The finite state machine (FSM) decides the strength of the compensated output drivers. The S0~S7 connect to the gate of the driver to turn on or off the transistors. The FSM function like a bidirectional shifter. When the up or down signal (the two signal are always complementary) changes, S0~S7 will shift left or right depend on the up signal is HIGH or LOW. The up signal decides the multiplexer and the shift takes place when enable signal is triggered. The enable signal is the AND of the clock, txb and the EXOR of "up" and "down". Therefore, we can ensure that the shifter synchronizes with the clock and txb.



Figure 4.4 The Finite State Machine (FSM) in our transmitter.

What you will do
[1] From the finite state machine passage, reproduce word for word the part that opens with the words containing "The finite state machine (FSM) decides" and closes with "clock and txb.".
[2] Answer these questions from the finite state machine passage:
(a) What do S0~S7 connect to?
(b) What does the up signal decide?
(c) What three things is the enable signal the AND of?
[3] Continue the finite state machine passage from where it stops.

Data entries

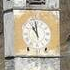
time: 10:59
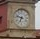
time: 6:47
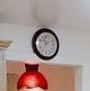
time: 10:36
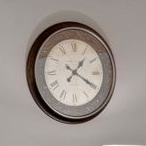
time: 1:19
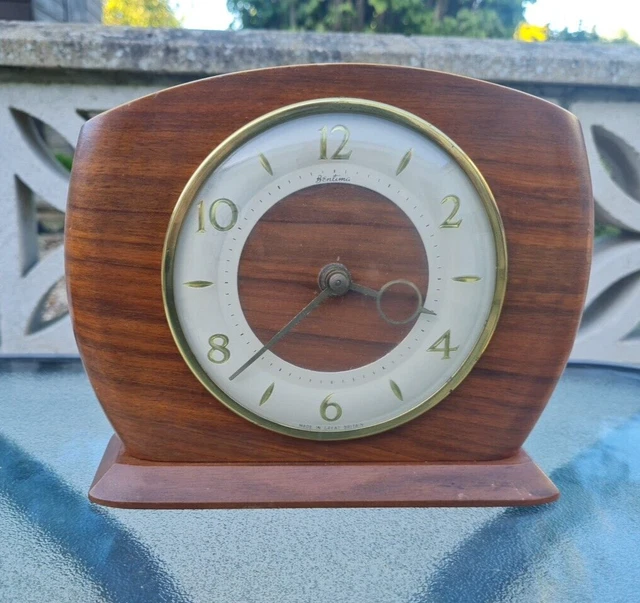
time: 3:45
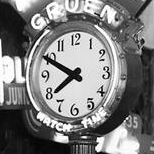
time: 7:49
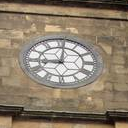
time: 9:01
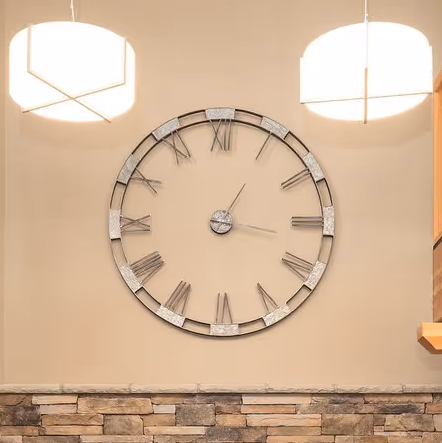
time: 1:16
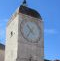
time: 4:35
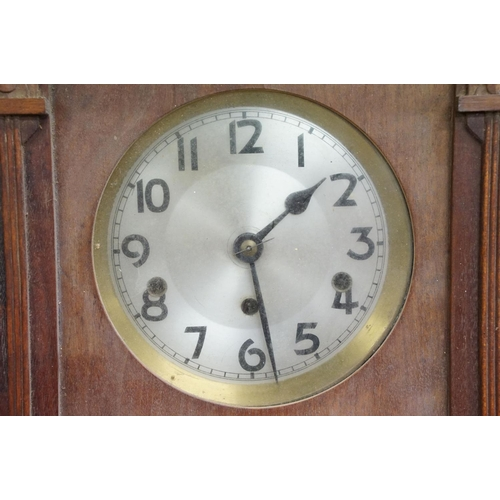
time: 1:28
* * *
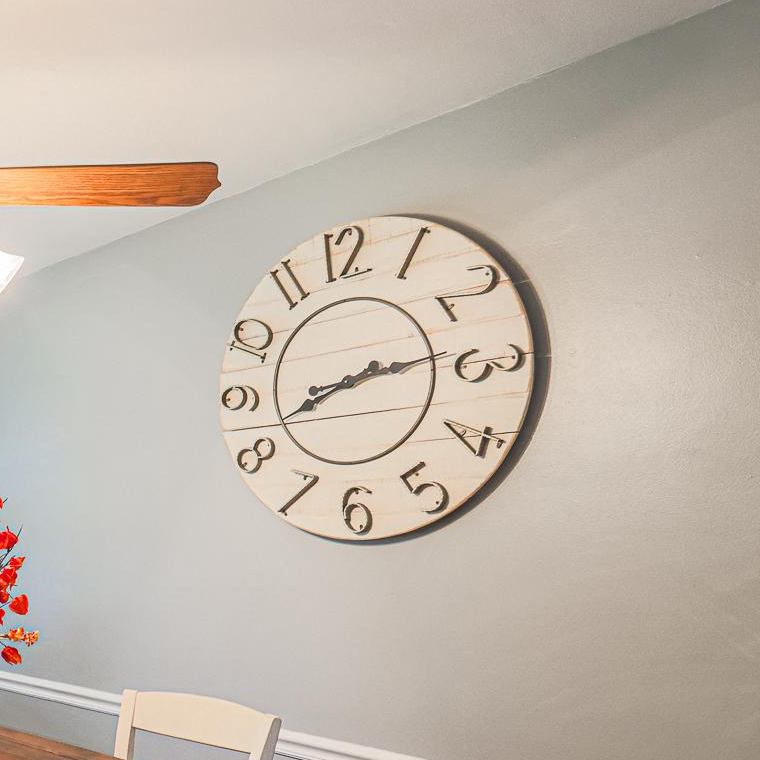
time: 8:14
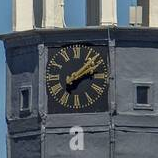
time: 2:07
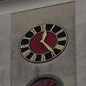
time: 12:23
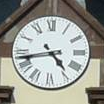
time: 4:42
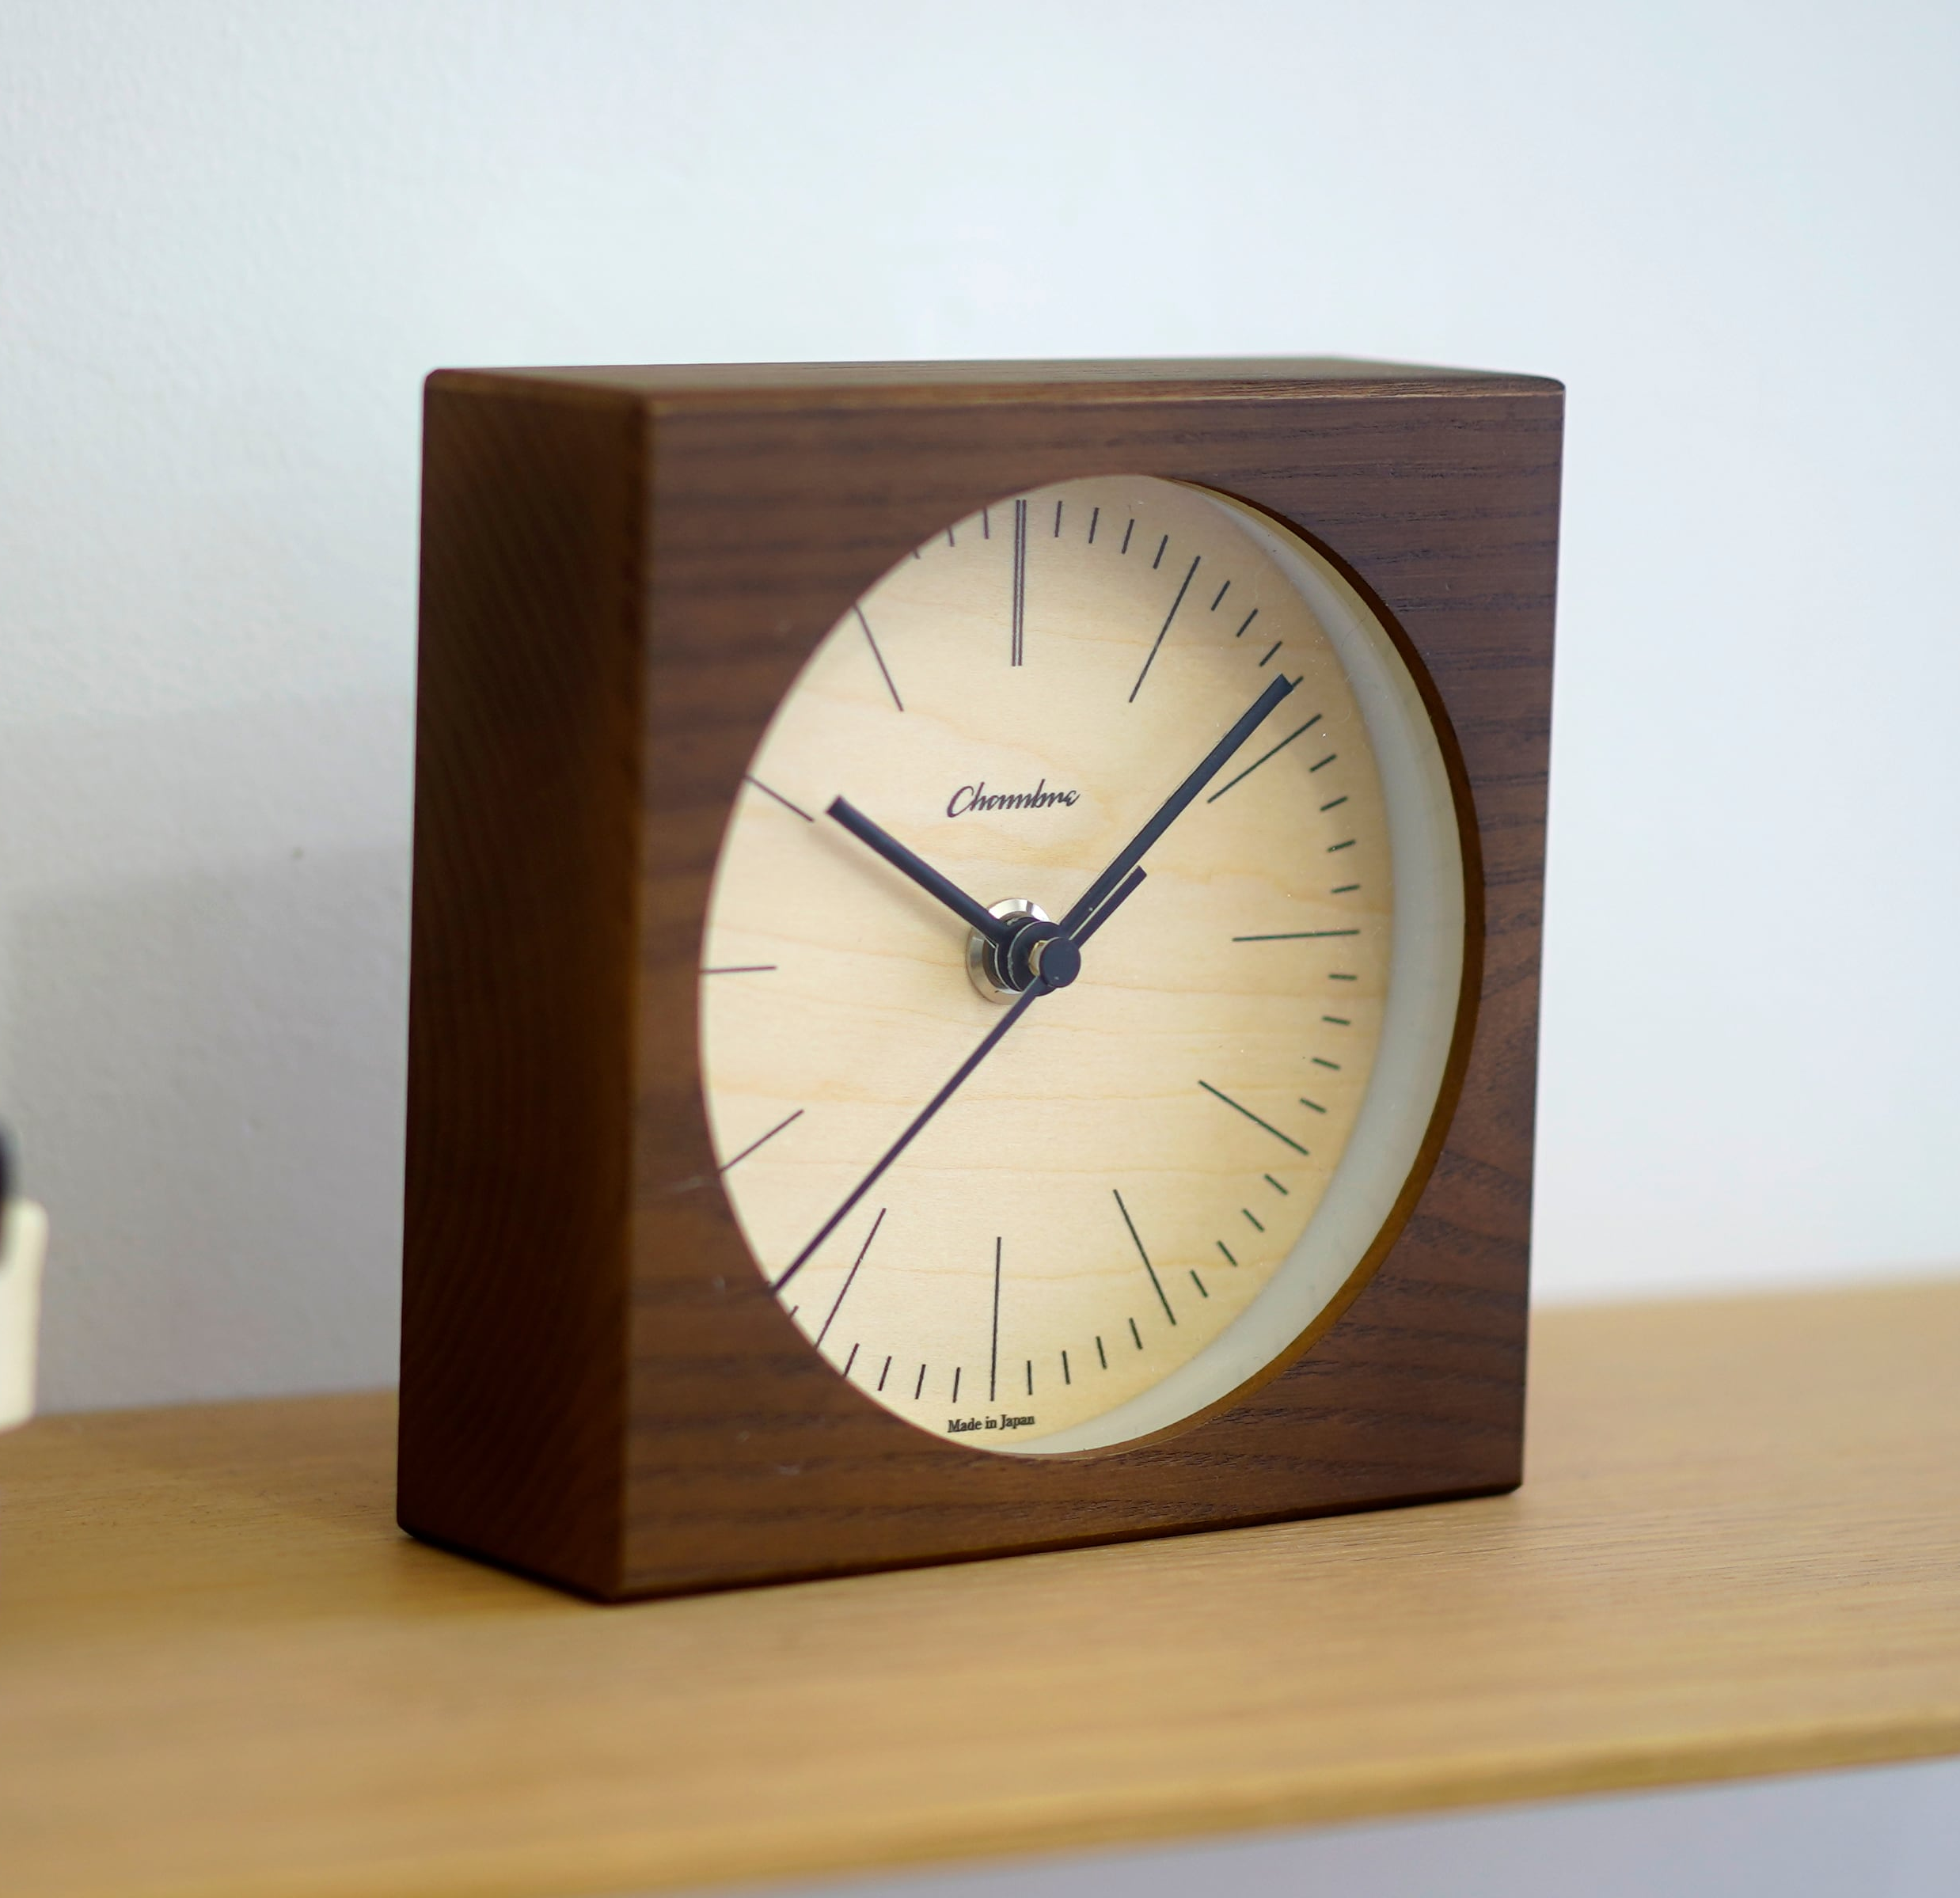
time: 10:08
==
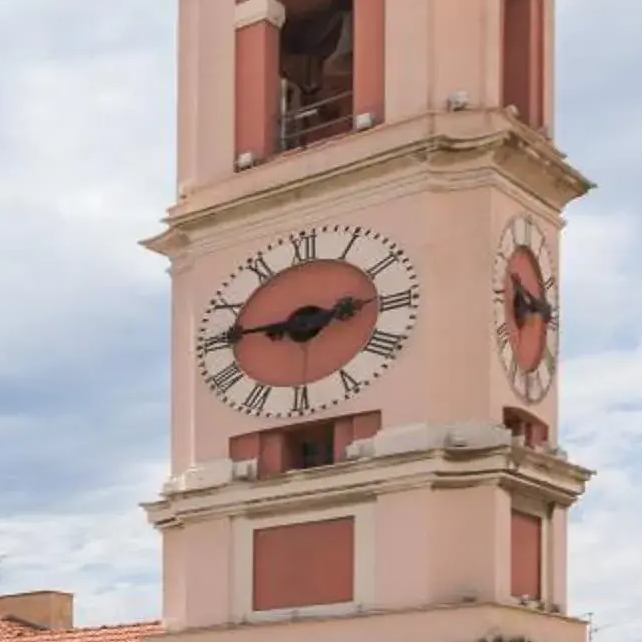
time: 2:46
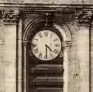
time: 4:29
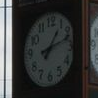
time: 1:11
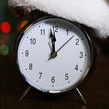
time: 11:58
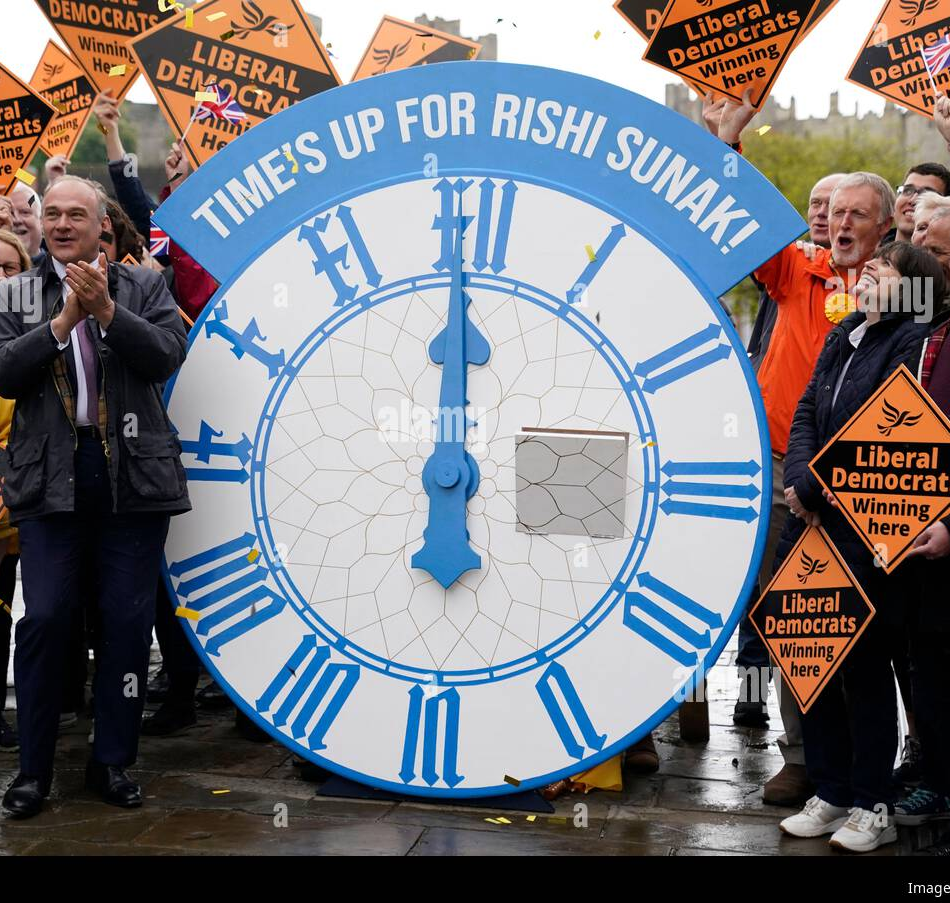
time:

Per-task answers
[1]
The finite state machine (FSM) decides the strength of the compensated output drivers. The S0~S7 connect to the gate of the driver to turn on or off the transistors. The FSM function like a bidirectional shifter. When the up or down signal (the two signal are always complementary) changes, S0~S7 will shift left or right depend on the up signal is HIGH or LOW. The up signal decides the multiplexer and the shift takes place when enable signal is triggered. The enable signal is the AND of the clock, txb and the EXOR of "up" and "down". Therefore, we can ensure that the shifter synchronizes with the clock and txb.

[2]
(a) The gate of the driver.
(b) The multiplexer.
(c) The clock, txb, and the EXOR of "up" and "down".

[3]
We connect the first and last multiplexer to the power supply and ground because we need the code shift like Table 4-1. For example, if the initial value of the shifter outputs (S0~S7) are all zero, S0 will be high when a right shift command occur. On the other hand, when we shift left, the state value will be low from  $S_7$  to  $S_0$  one by one. If we continue shift right many times, all state value are high. But when a shift left command occurs,  $S_7$  must be zero. That is why we use the power supply and ground to replace the vacant input of the first and last multiplexer.

Table 4-1 An example of the FSM code



The flip-flop of the finite state machine is of the static type. We can not use the dynamic flip-flop, because after the self-calibration the output value of the D flip-flop must hold on itself forever.

## 4.3.3 Digital Control Circuit and Comparator

The digital control circuit and comparation circuit will be described in this section. The source information of the FSM is from the comparators and the digital control circuit. As shown in Figure 4.5, we use a simple two-stage operational amplifier (OpAmp) to compare the output voltage and reference voltages. Because the output is digital type, we neglect the stability of the OpAmp and add some inverters to drive the signal to digital control block.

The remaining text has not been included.